De início, é relevante destacar que o capitalismo desencadeia diversas formas de fragmentação, as quais reforçam a exclusão social e econômica, juntamente com o fortalecimento das desigualdades. Desse modo, tem-se a indução a violência e a criação de esteriótipos, já que as relações sociais contemporâneas se respaldam no vínculo entre o capital e o trabalho. Nesse contexto, conforme Karl Marx, fundador da sociologia crítica, a miséria é utlizada como um instrumento pelas classes dominantes. Dessa maneira, evidencia-se que as camadas privilegiadas identificam as características daqueles que possuem uma condição econômica pior e adquirem mecanismos para manter a relação de dominação.
Outrossim, cabe ressaltar que a banalização dos atos de agressão é alimentada pela indústria do lazer e da cultura. Tal fator pode ser percebido no filme nacional “Uma quase dupla”, em que uma série de assassinatos começa a ocorrer na cidade de Joinlândia, o que faz com que os policiais Cláudio e Keyla tenham que se juntar para investigar o que estava acontecendo. No entanto, o que era para ser abordado com seriedade, na verdade, é tratado comicamente pelos protagonistas, tendo em vista que eles se divertem com a sua falta de química e descompasso de pensamentos.Dessa forma, tem-se uma normalização da violência, uma vez que a agressividade é utilizada como entretenimento.

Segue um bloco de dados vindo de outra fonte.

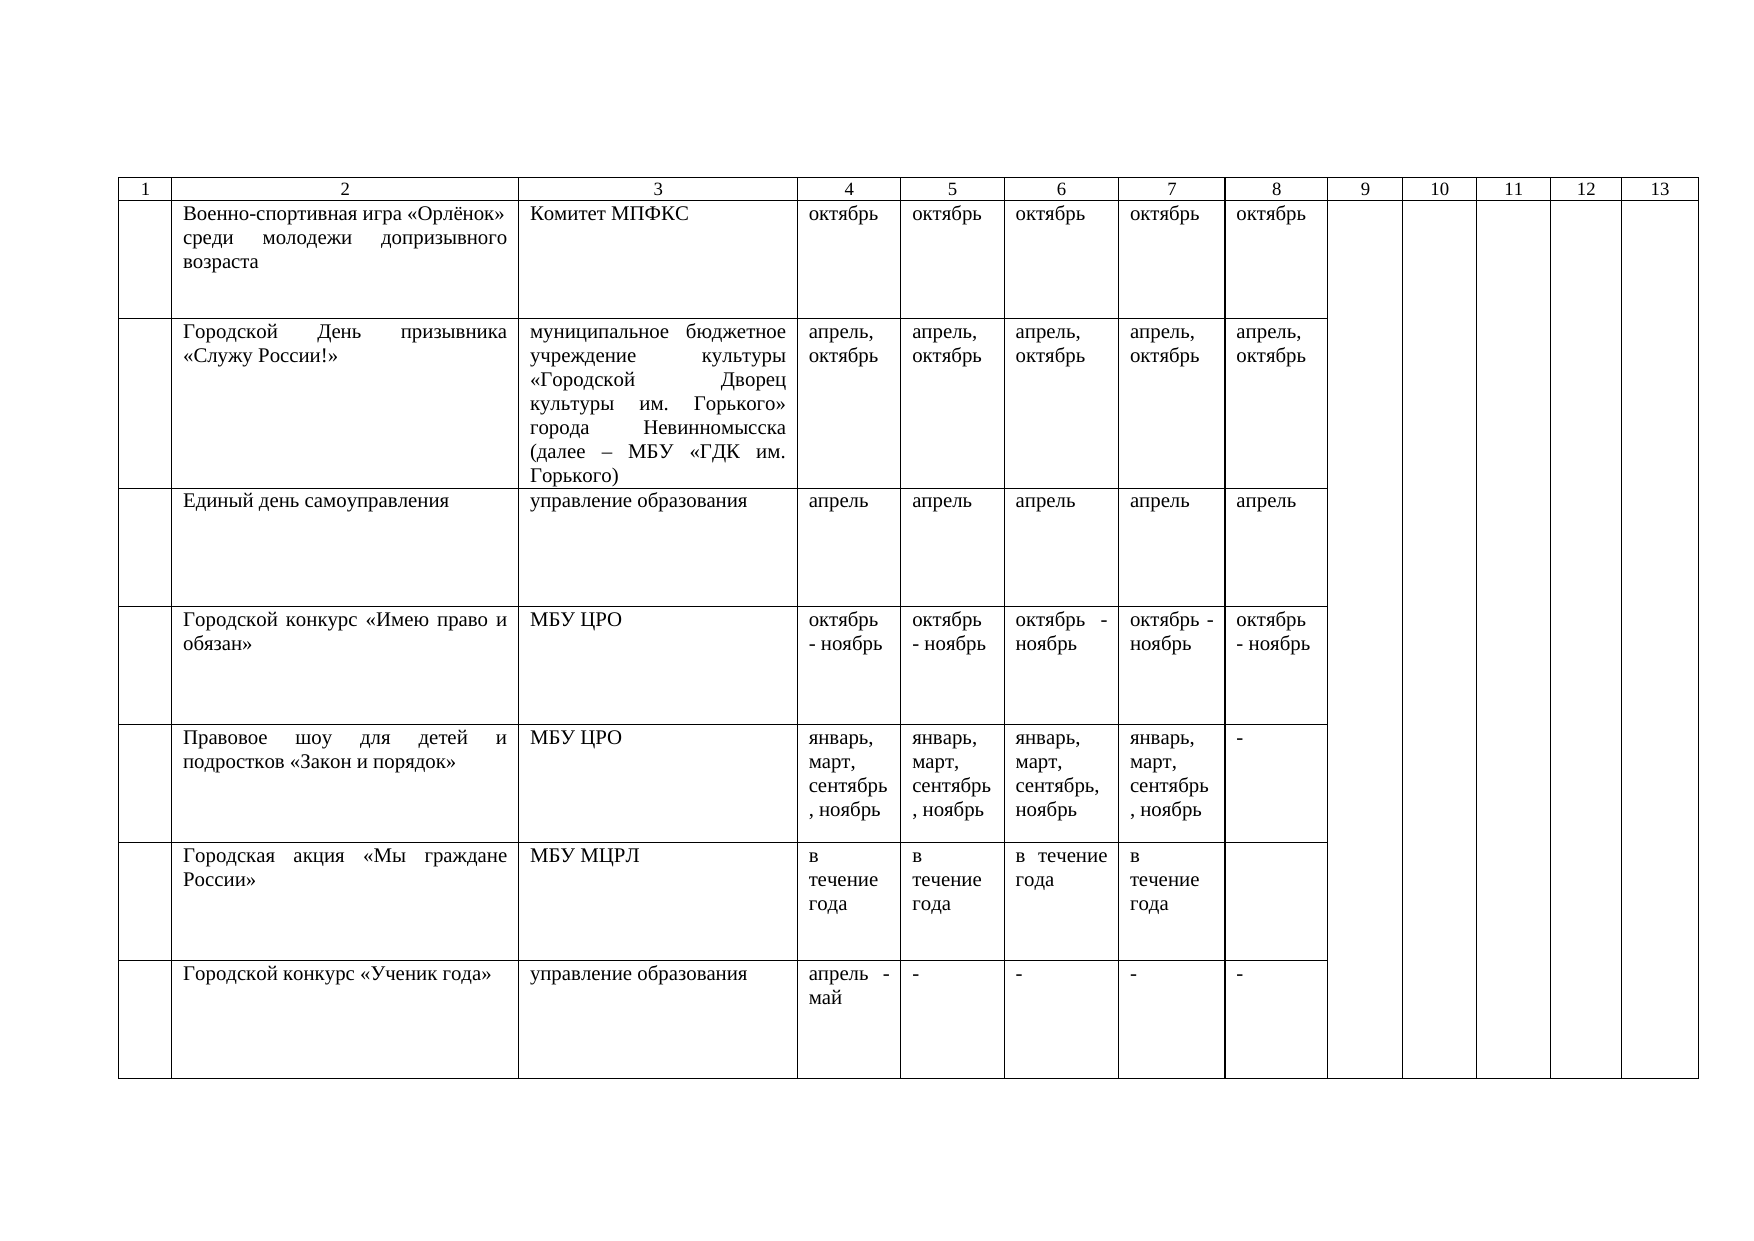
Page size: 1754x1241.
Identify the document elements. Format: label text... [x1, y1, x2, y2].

table_cell [119, 843, 171, 960]
table_cell апрель, октябрь [798, 319, 900, 487]
table_cell апрель, октябрь [1226, 319, 1327, 487]
table_cell Комитет МПФКС [519, 201, 797, 318]
table_cell [119, 725, 171, 842]
table_cell октябрь - ноябрь [1119, 607, 1224, 724]
table_cell - [901, 961, 1004, 1078]
table_cell в течение года [901, 843, 1004, 960]
table_cell - [1226, 725, 1327, 842]
table_cell октябрь - ноябрь [901, 607, 1004, 724]
table_cell октябрь [1226, 201, 1327, 318]
table_cell январь, март, сентябрь, ноябрь [1119, 725, 1224, 842]
table_cell апрель, октябрь [1005, 319, 1118, 487]
table_header 12 [1551, 178, 1621, 200]
table_cell Военно-спортивная игра «Орлёнок» среди молодежи допризывного возраста [172, 201, 518, 318]
table_header 8 [1226, 178, 1327, 200]
table_cell в течение года [798, 843, 900, 960]
table_header 2 [172, 178, 518, 200]
table_cell - [1226, 961, 1327, 1078]
table_cell апрель [798, 489, 900, 606]
table_cell [119, 489, 171, 606]
table_cell октябрь [1119, 201, 1224, 318]
table_cell октябрь [901, 201, 1004, 318]
table_cell МБУ ЦРО [519, 725, 797, 842]
table_header 13 [1622, 178, 1698, 200]
table_header 5 [901, 178, 1004, 200]
table_cell МБУ МЦРЛ [519, 843, 797, 960]
table_cell МБУ ЦРО [519, 607, 797, 724]
table_cell в течение года [1005, 843, 1118, 960]
table_header 11 [1477, 178, 1550, 200]
table_cell в течение года [1119, 843, 1224, 960]
table_header 3 [519, 178, 797, 200]
table_cell октябрь - ноябрь [1005, 607, 1118, 724]
table_cell [119, 201, 171, 318]
table_cell [1226, 843, 1327, 960]
table_cell апрель [1226, 489, 1327, 606]
table_cell октябрь - ноябрь [798, 607, 900, 724]
table_header 4 [798, 178, 900, 200]
table_cell Правовое шоу для детей и подростков «Закон и порядок» [172, 725, 518, 842]
table_cell январь, март, сентябрь, ноябрь [798, 725, 900, 842]
table_cell управление образования [519, 489, 797, 606]
table_cell управление образования [519, 961, 797, 1078]
table_cell [119, 607, 171, 724]
table_cell [119, 319, 171, 487]
table_cell апрель [1119, 489, 1224, 606]
table_cell апрель, октябрь [1119, 319, 1224, 487]
table_cell - [1005, 961, 1118, 1078]
table_cell Городской конкурс «Имею право и обязан» [172, 607, 518, 724]
table_cell апрель - май [798, 961, 900, 1078]
table_cell - [1119, 961, 1224, 1078]
table_cell [119, 961, 171, 1078]
table_cell октябрь [1005, 201, 1118, 318]
table_cell Единый день самоуправления [172, 489, 518, 606]
table_cell апрель, октябрь [901, 319, 1004, 487]
table_header 7 [1119, 178, 1224, 200]
table_cell январь, март, сентябрь, ноябрь [1005, 725, 1118, 842]
table_cell октябрь [798, 201, 900, 318]
table_header 6 [1005, 178, 1118, 200]
table_header 1 [119, 178, 171, 200]
table_cell январь, март, сентябрь, ноябрь [901, 725, 1004, 842]
table_cell апрель [1005, 489, 1118, 606]
table_cell Городской конкурс «Ученик года» [172, 961, 518, 1078]
table_cell Городская акция «Мы граждане России» [172, 843, 518, 960]
table_cell муниципальное бюджетное учреждение культуры «Городской Дворец культуры им. Горького» города Невинномысска (далее – МБУ «ГДК им. Горького) [519, 319, 797, 487]
table_cell Городской День призывника «Служу России!» [172, 319, 518, 487]
table_header 9 [1328, 178, 1402, 200]
table_cell октябрь - ноябрь [1226, 607, 1327, 724]
table_header 10 [1403, 178, 1476, 200]
table_cell апрель [901, 489, 1004, 606]
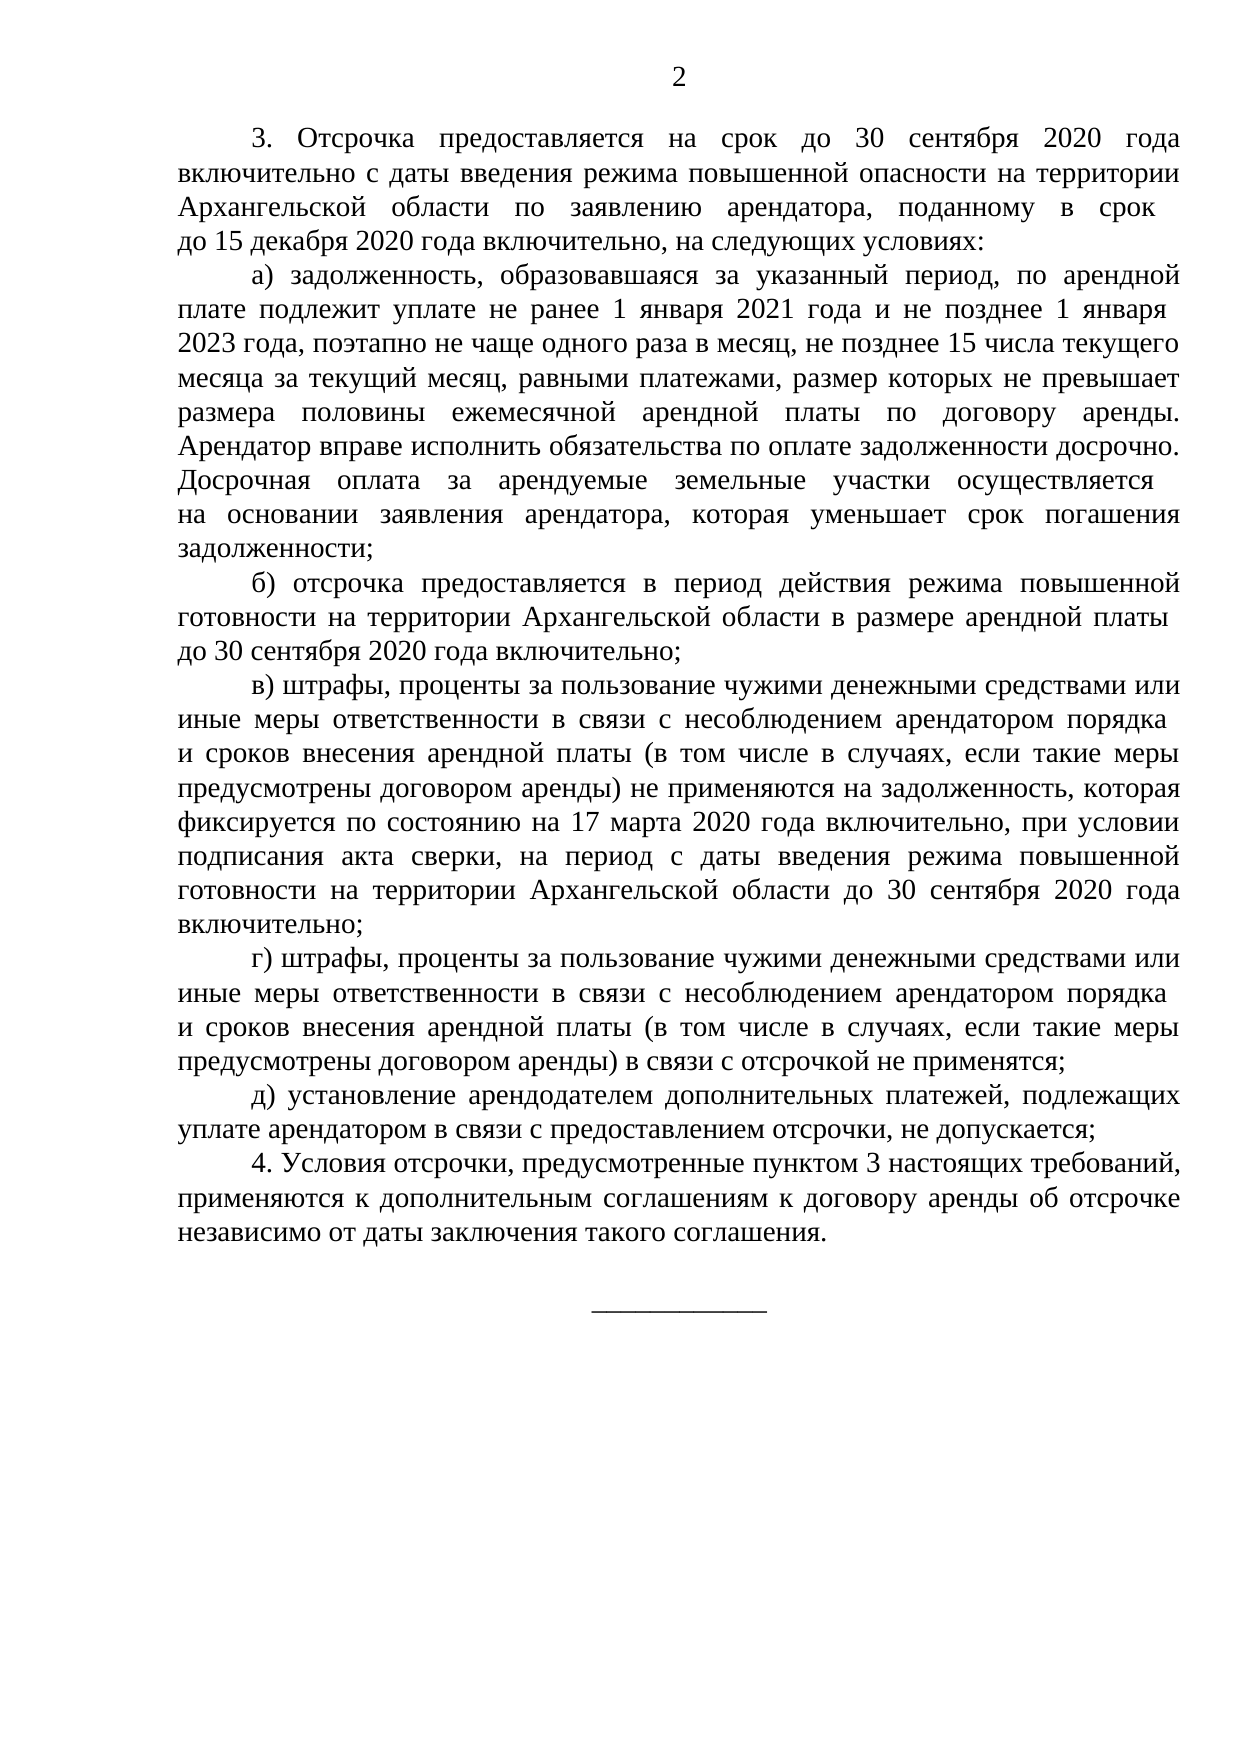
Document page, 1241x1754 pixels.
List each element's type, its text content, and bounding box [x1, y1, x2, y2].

text б) отсрочка предоставляется в период действия режима повышенной готовности на территории Архангельской области в размере арендной платы до 30 сентября 2020 года включительно; [177, 565, 1181, 667]
text г) штрафы, проценты за пользование чужими денежными средствами или иные меры ответственности в связи с несоблюдением арендатором порядка и сроков внесения арендной платы (в том числе в случаях, если такие меры предусмотрены договором аренды) в связи с отсрочкой не применятся; [177, 941, 1181, 1077]
text 3. Отсрочка предоставляется на срок до 30 сентября 2020 года включительно с даты введения режима повышенной опасности на территории Архангельской области по заявлению арендатора, поданному в срок до 15 декабря 2020 года включительно, на следующих условиях: [177, 121, 1181, 257]
text ____________ [177, 1282, 1181, 1316]
text в) штрафы, проценты за пользование чужими денежными средствами или иные меры ответственности в связи с несоблюдением арендатором порядка и сроков внесения арендной платы (в том числе в случаях, если такие меры предусмотрены договором аренды) не применяются на задолженность, которая фиксируется по состоянию на 17 марта 2020 года включительно, при условии подписания акта сверки, на период с даты введения режима повышенной готовности на территории Архангельской области до 30 сентября 2020 года включительно; [177, 667, 1181, 940]
text д) установление арендодателем дополнительных платежей, подлежащих уплате арендатором в связи с предоставлением отсрочки, не допускается; [177, 1077, 1181, 1145]
text а) задолженность, образовавшаяся за указанный период, по арендной плате подлежит уплате не ранее 1 января 2021 года и не позднее 1 января 2023 года, поэтапно не чаще одного раза в месяц, не позднее 15 числа текущего месяца за текущий месяц, равными платежами, размер которых не превышает размера половины ежемесячной арендной платы по договору аренды. Арендатор вправе исполнить обязательства по оплате задолженности досрочно. Досрочная оплата за арендуемые земельные участки осуществляется на основании заявления арендатора, которая уменьшает срок погашения задолженности; [177, 257, 1181, 564]
text 4. Условия отсрочки, предусмотренные пунктом 3 настоящих требований, применяются к дополнительным соглашениям к договору аренды об отсрочке независимо от даты заключения такого соглашения. [177, 1146, 1181, 1247]
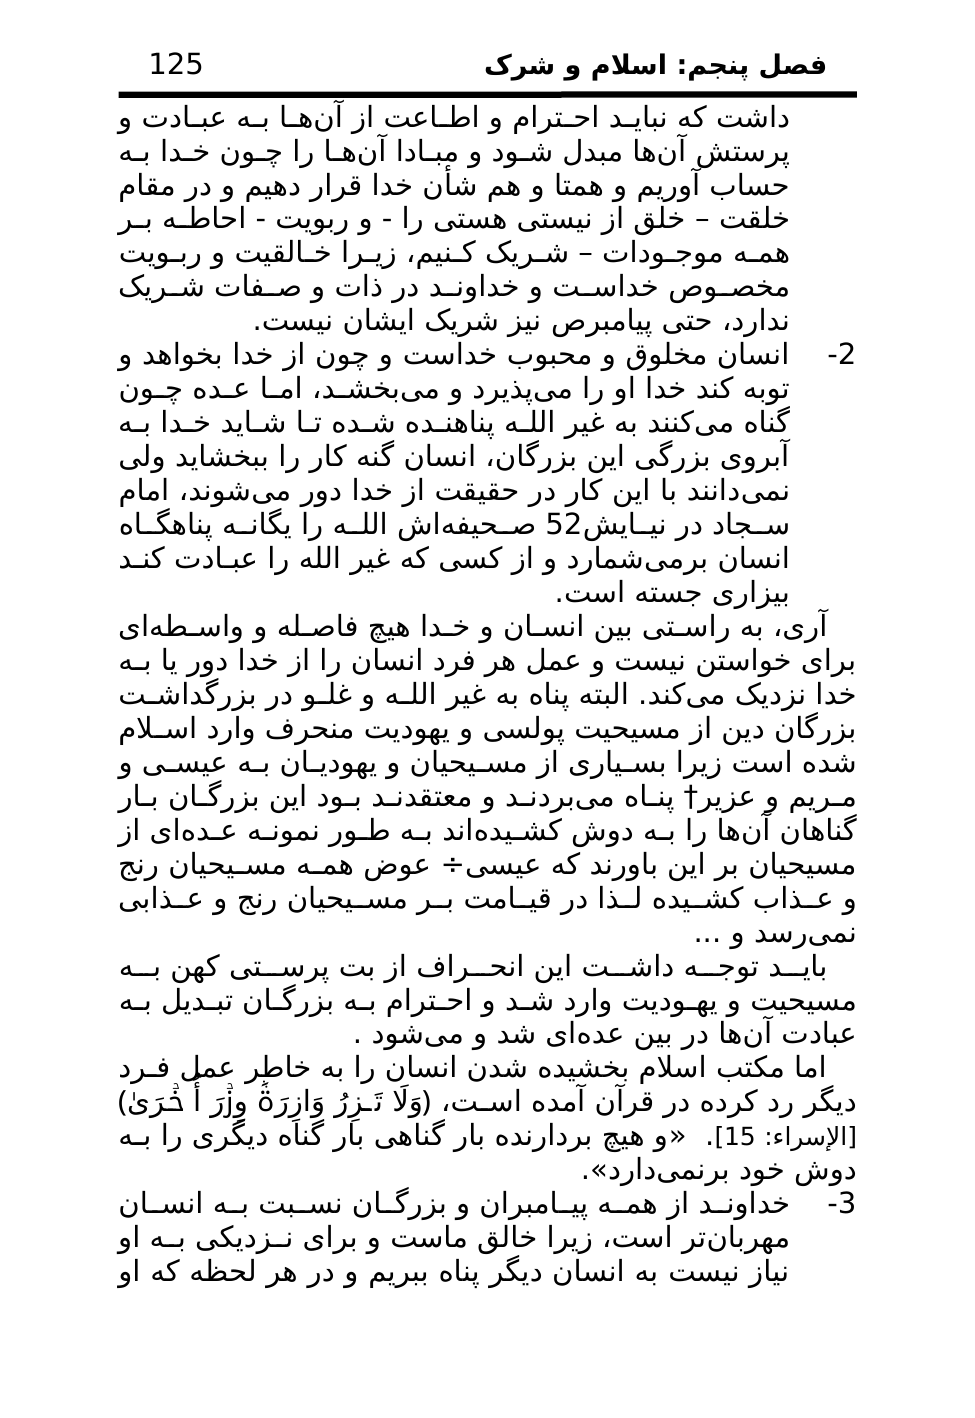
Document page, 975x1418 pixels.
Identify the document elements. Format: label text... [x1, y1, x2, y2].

Assim sendo, conclui-se que a estrutura de dominação capitalista e a trivialização da violência possuem grande influência na disseminação da ferocidade no Brasil. Portanto, é necessário que o governo invista na educação, por meio da criação de projetos sociais que tenham como objetivo a criação de novas escolas, a fim de que todos possuam acesso ao conhecimento, seja ele social ou acadêmico. Para que assim, ocorra o rompimento do processo de soberania da classe dominante e a não propagação da mediocrização da brutalidade.